The Beginning of All Things
Science and Religion
Hans Küng
Eerdmans, $22, 220 pp.
It is now more than thirty years since the English translation of Hans Küng’s Does God Exist? appeared in bookstores. In a sense, The Beginning of All Things is an addendum to that overwritten apologia for belief in God. In this rather slight new book Küng takes up the challenge presented by modern science to an intellectually respectable theism. Happily, he does not directly confront the militant atheists who have recently written several bestsellers (this was not intended to be a polemical work). In the opening part of the book, Küng provides a useful and readable overview of scientific cosmology. He then tries to show that there are certain things within contemporary scientific models that the models themselves cannot explain. Religious belief, in Küng’s view, is reasonable and not incompatible with scientific explanation. This view is similar to one advanced in various works by John Polkinghorne, most recently in his slim book Quantum Physics and Theology.
In later chapters Küng takes up issues raised by science about the origin of life, the physical development of human beings, the evolution of the brain, the problem of consciousness, and the origins of the human ethical sense. It is obvious that Küng has read widely in the scientific literature, and he obviously learned a good deal from the scientists who participated in a seminar he ran at the Universtiy of Tübingen a few years ago. What is surprising is how superficially he treats theology. His observations about the Genesis accounts of creation do not go far beyond what I tell undergraduate students. His answer to the question “Why believe?” is basically a rehearsal of what he wrote at the end of Does God Exist? And he never misses a chance to take a swipe at the institutional church for its many failings.

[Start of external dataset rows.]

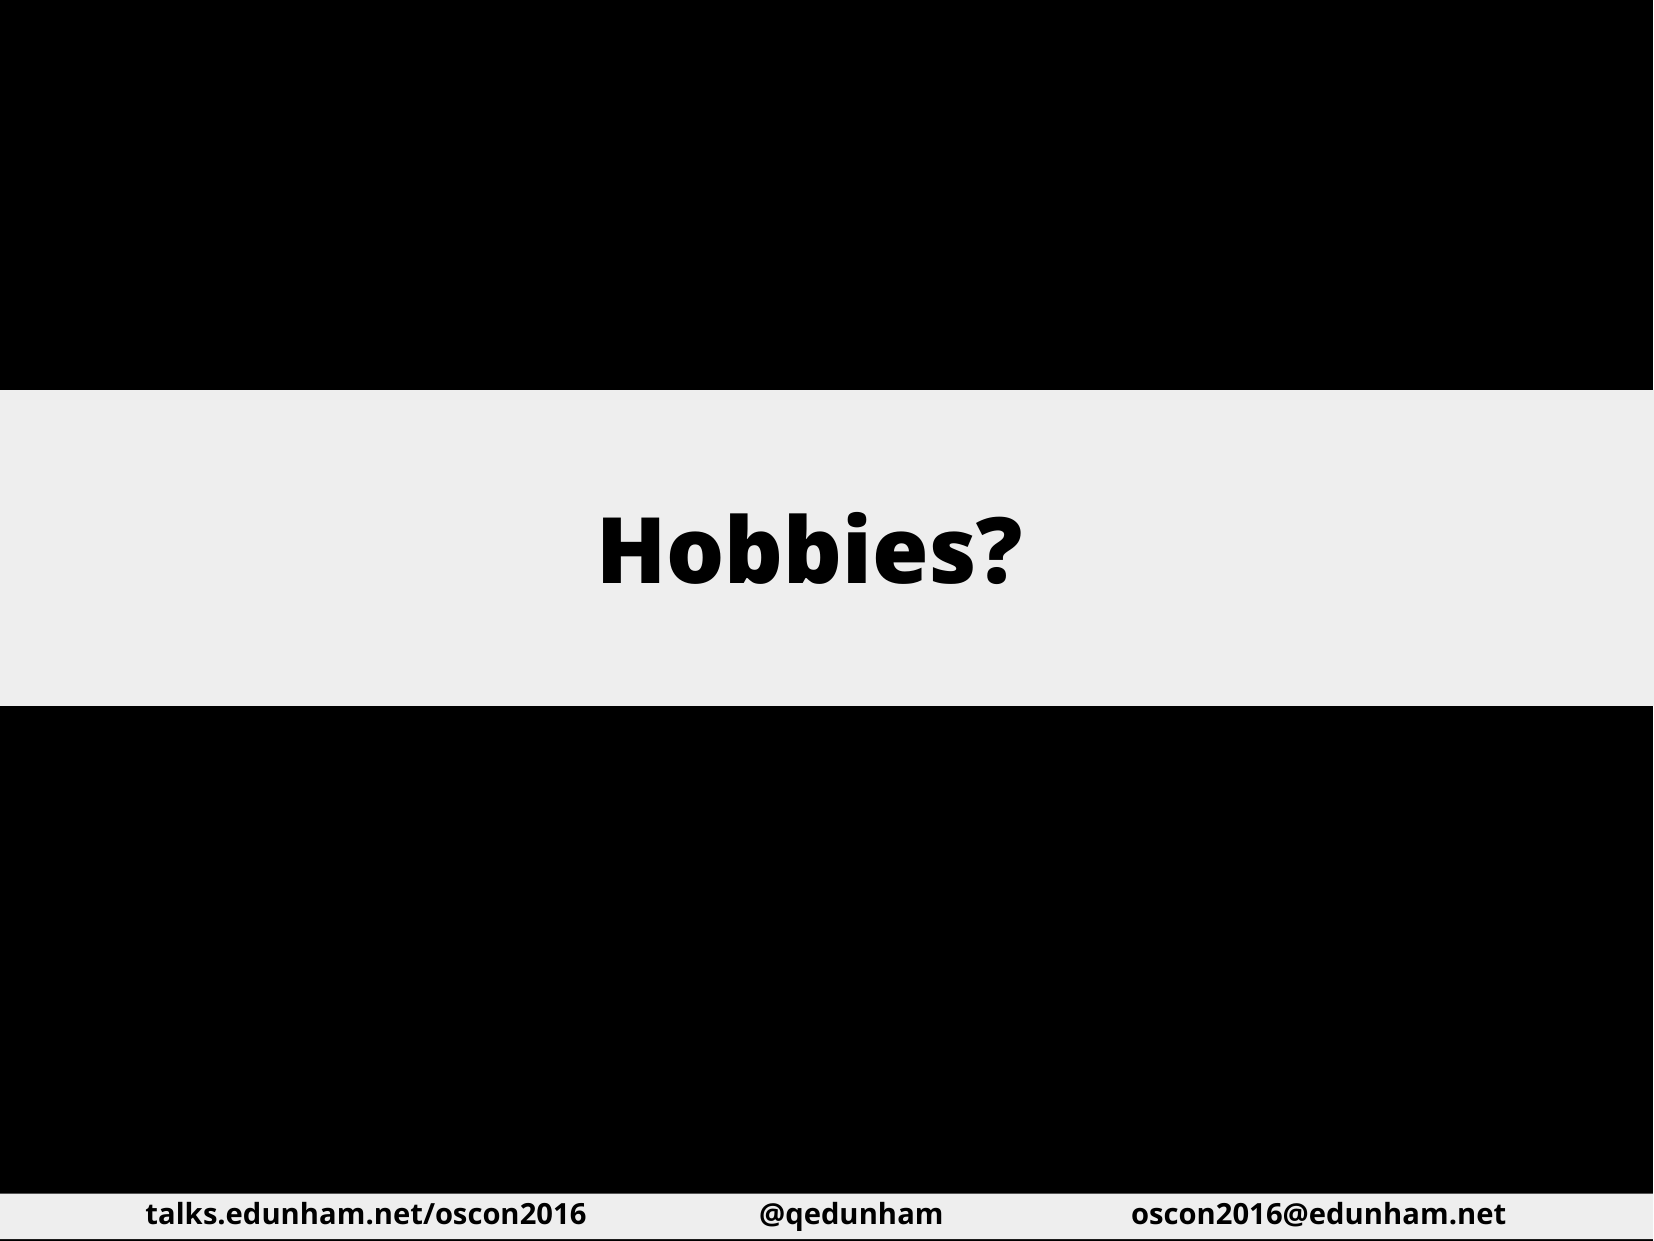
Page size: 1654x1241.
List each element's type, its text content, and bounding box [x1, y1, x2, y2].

title Hobbies? [0, 390, 1621, 706]
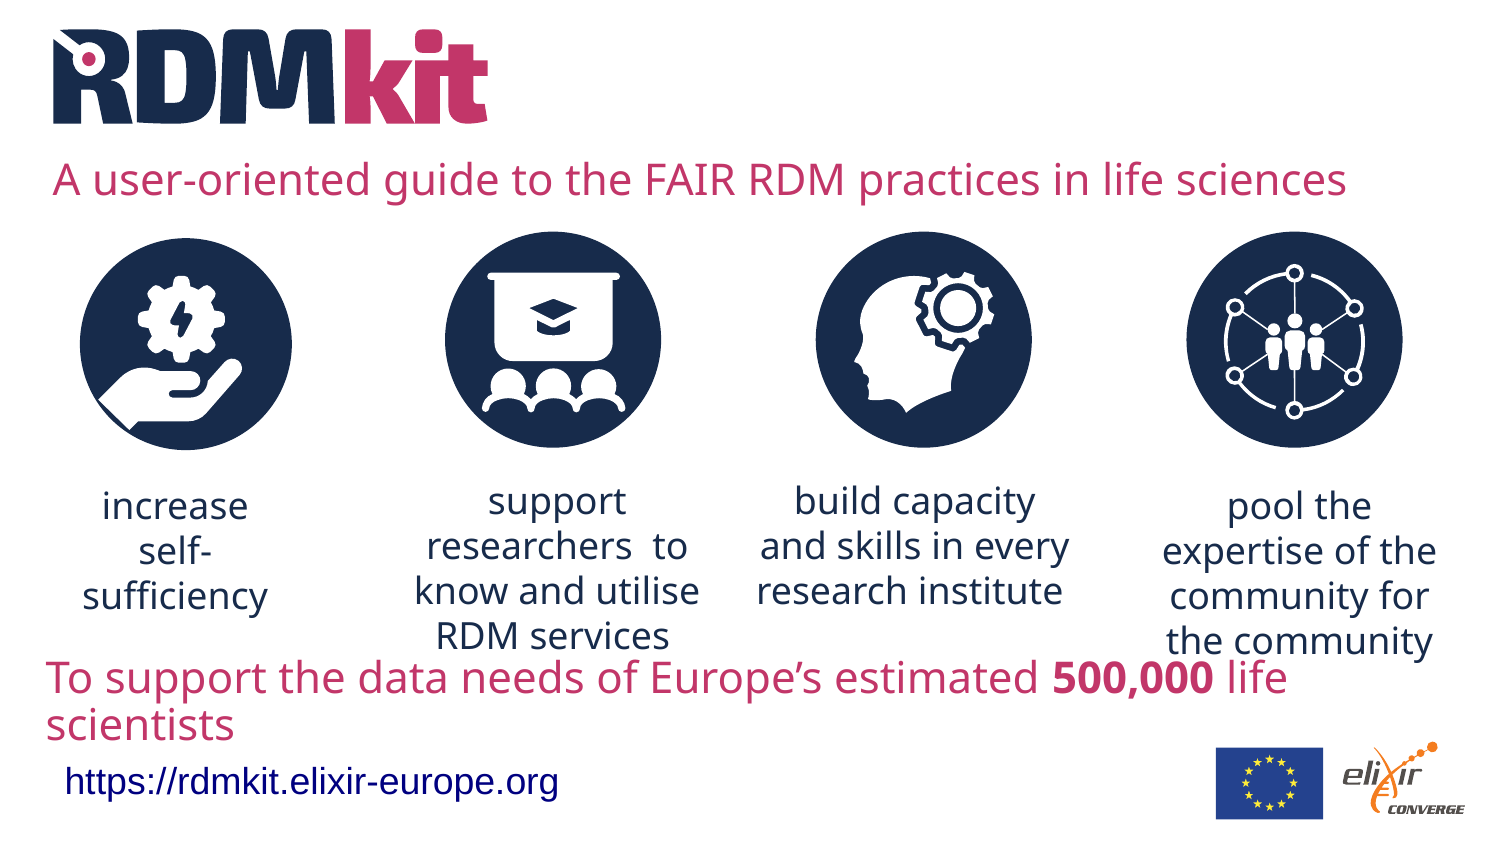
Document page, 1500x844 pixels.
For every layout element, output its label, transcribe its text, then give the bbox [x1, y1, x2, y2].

text_box [1186, 231, 1403, 448]
text_box support researchers to know and utilise RDM services [368, 471, 737, 640]
text_box pool the expertise of the community for the community [1119, 476, 1470, 640]
text_box [345, 29, 488, 124]
text_box build capacity and skills in every research institute [737, 471, 1085, 640]
text_box https://rdmkit.elixir-europe.org [53, 751, 912, 824]
text_box [219, 29, 335, 124]
text_box [815, 231, 1032, 448]
text_box A user-oriented guide to the FAIR RDM practices in life sciences [37, 142, 1430, 220]
text_box [136, 29, 216, 124]
text_box [445, 231, 662, 448]
text_box [415, 29, 443, 53]
text_box To support the data needs of Europe’s estimated 500,000 life scientists [30, 640, 1491, 765]
text_box increase self-sufficiency [30, 476, 310, 608]
text_box [82, 52, 96, 67]
text_box [53, 29, 133, 124]
text_box [79, 238, 292, 451]
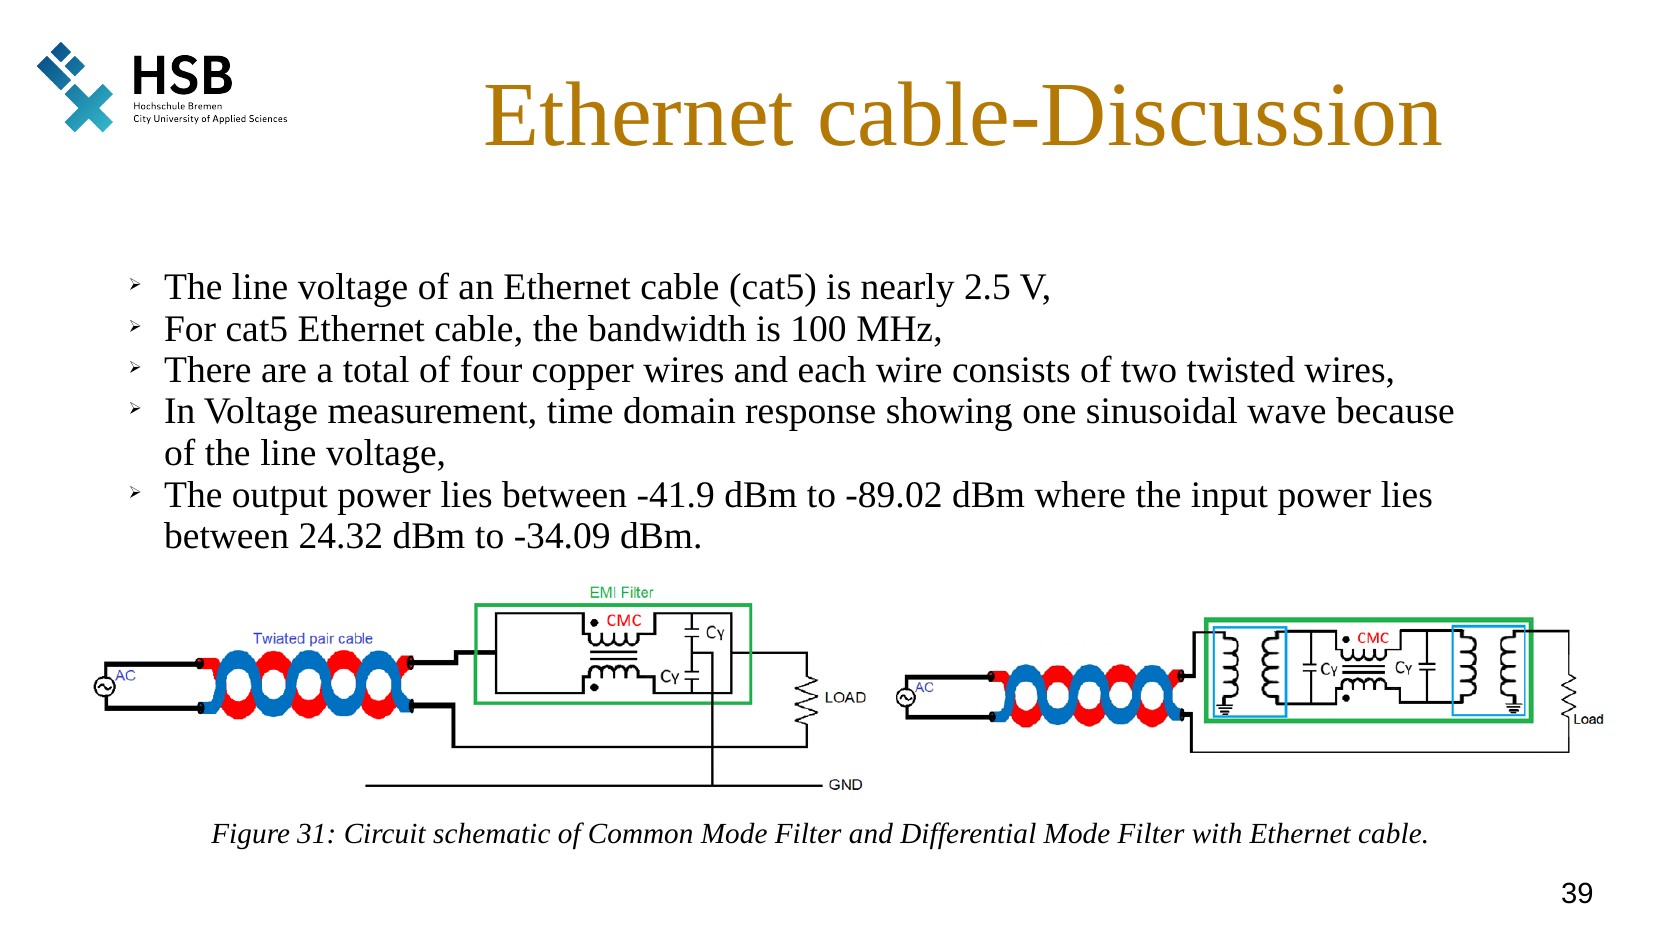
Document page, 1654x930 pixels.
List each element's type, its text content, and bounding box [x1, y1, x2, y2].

text_box Figure 31: Circuit schematic of Common Mode Filter and Differential Mode Filter with Ethernet cable. [196, 809, 1446, 857]
text_box The line voltage of an Ethernet cable (cat5) is nearly 2.5 V, For cat5 Ethernet cable, the bandwidth is 100 MHz, There are a total of four copper wires and each wire consists of two twisted wires, In Voltage measurement, time domain response showing one sinusoidal wave because of the line voltage, The output power lies between -41.9 dBm to -89.02 dBm where the input power lies between 24.32 dBm to -34.09 dBm. [114, 258, 1509, 606]
title Ethernet cable-Discussion [82, 37, 1571, 193]
picture [893, 608, 1608, 757]
text_box <number> [1546, 870, 1653, 926]
picture [26, 23, 297, 149]
picture [90, 579, 873, 795]
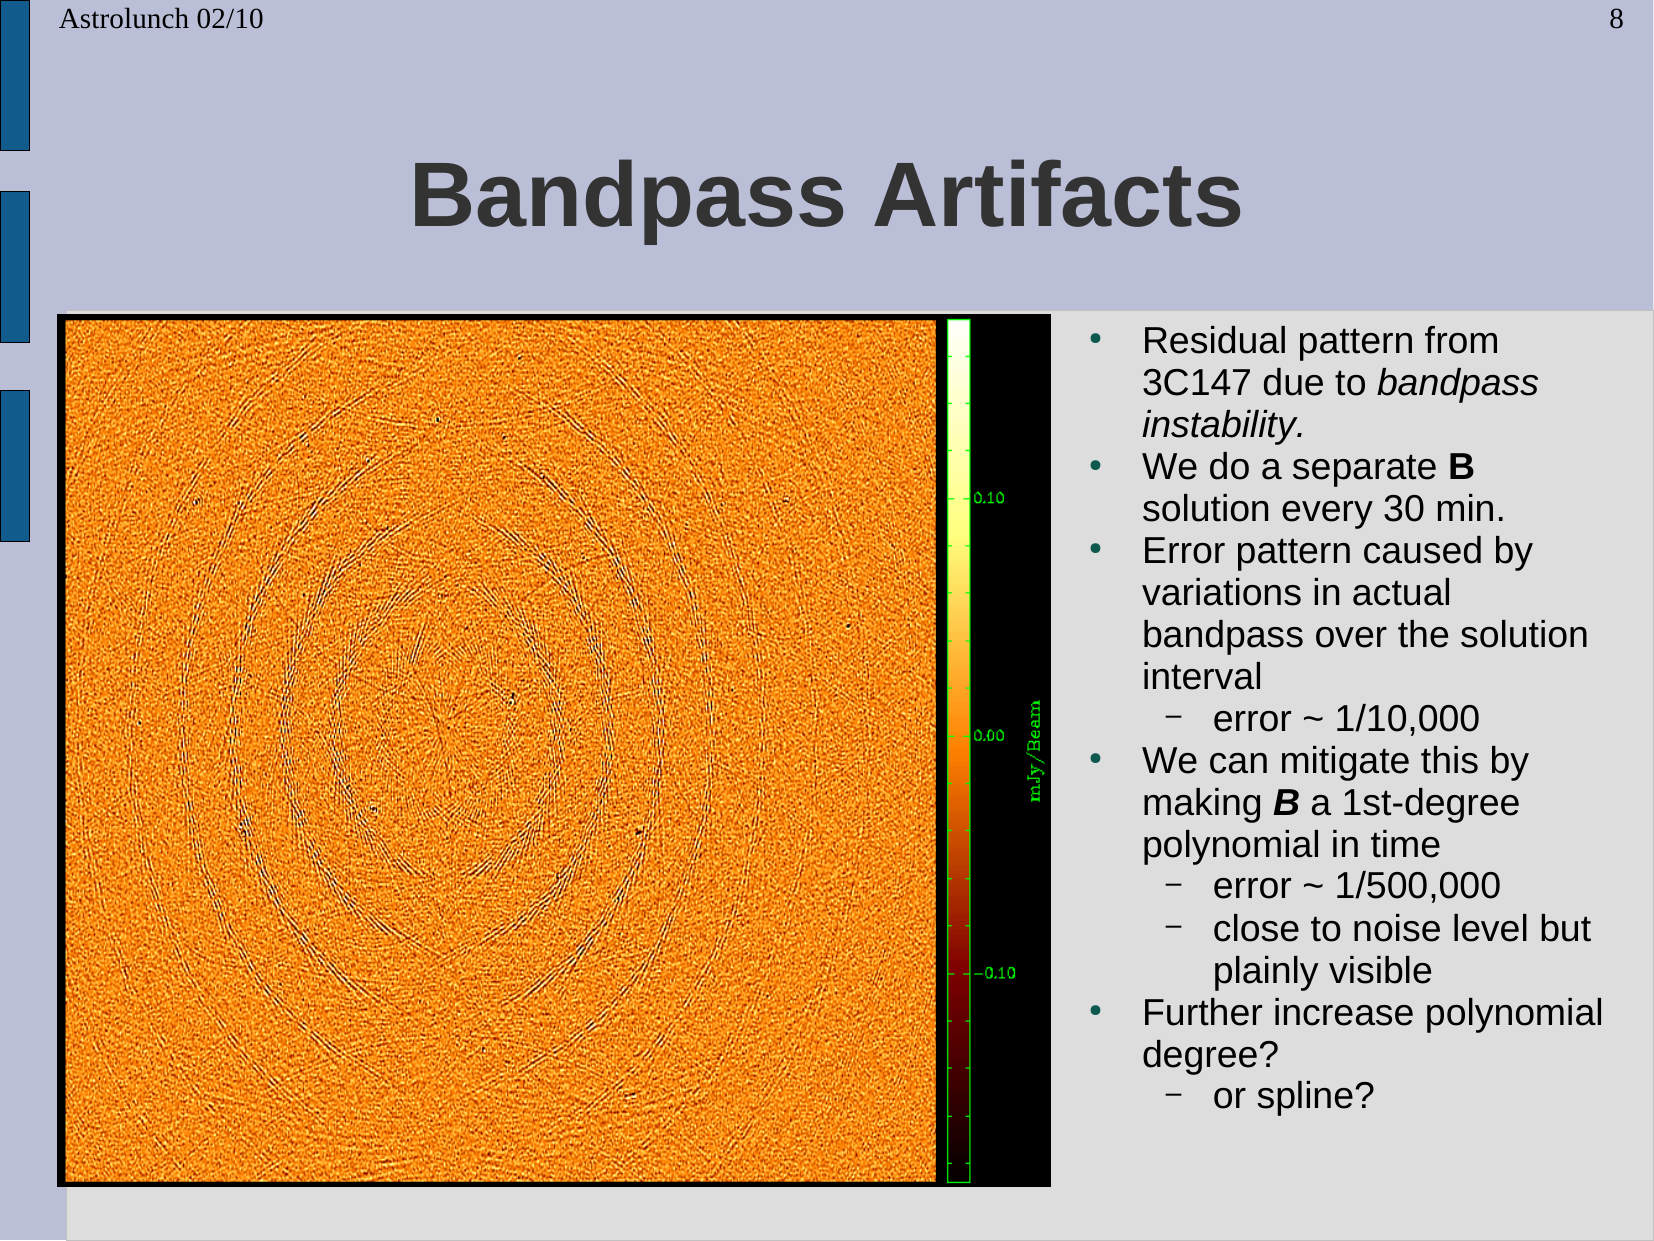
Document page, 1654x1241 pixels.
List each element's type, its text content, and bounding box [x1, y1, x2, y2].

list Residual pattern from 3C147 due to bandpass instability. We do a separate B solution every 30 min. Error pattern caused by variations in actual bandpass over the solution interval error ~ 1/10,000 We can mitigate this by making B a 1st-degree polynomial in time error ~ 1/500,000 close to noise level but plainly visible Further increase polynomial degree? or spline? [1071, 319, 1611, 1163]
picture [57, 314, 1051, 1187]
title Bandpass Artifacts [121, 91, 1534, 299]
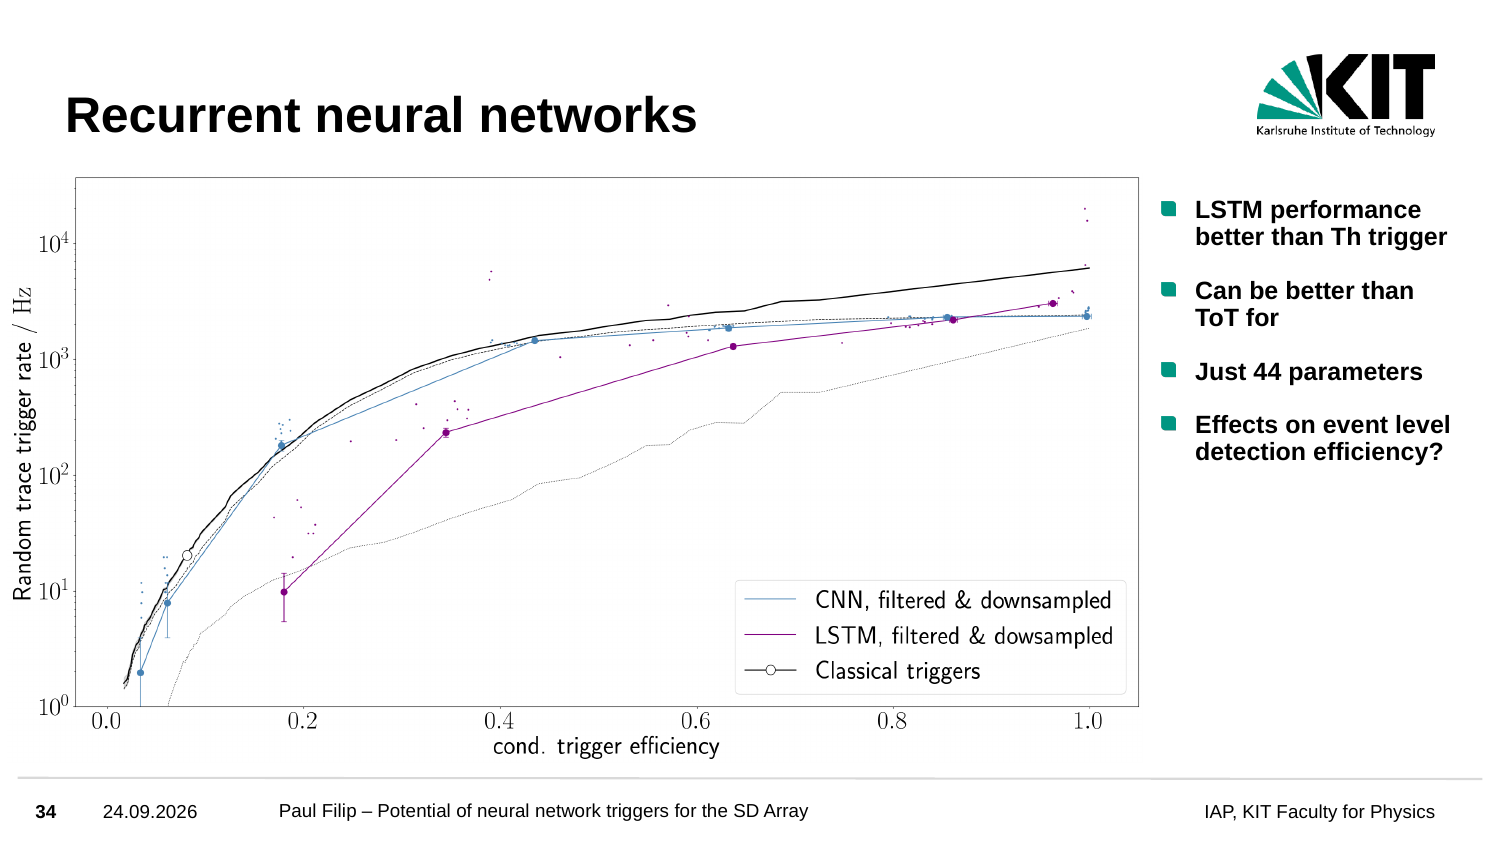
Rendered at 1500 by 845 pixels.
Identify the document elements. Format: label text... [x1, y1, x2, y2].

The one interesting theological question he raises is whether the word “God” itself isn’t a problem because of the way most people imagine God. Finally Küng does not want to abandon the word “God,” but he does think we need to make sure it is not understood to refer to a super-being “out there” in the sky. Of course, that reminder is a commonplace in theology. Some discussion of the ways the tradition has tried to develop richer descriptions of God would have been useful. Küng might have mentioned what the mystics have to say about this subject. Some of them, such as Meister Eckhart, saw God not as a being but as the source (grund) of being; some, such as Bonaventure, thought that God is the pouring out of being (fontalis plenitudo). When Küng does reach for a specific “God language,” he opts for the metaphor of “light,” and he writes quite lyrically in the section in which he develops this metaphor.
Küng does not focus here on the Triune God of Christianity. In fact, he addresses the Trinity only very briefly, and the name Jesus Christ does not come up until page 195. But then, perhaps that should not surprise us since Küng is discussing here one stark metaphysical dilemma: God or not God. Küng has been engaged for a number of years in developing a universal ethics from a dialogical religious point of view. His closing pages make reference to this ongoing work. The main focus of his book, however, is on the problems raised by the many advances of contemporary science. He understands what those issues are, lays them out in lucid prose, and responds to them with rigor and openness.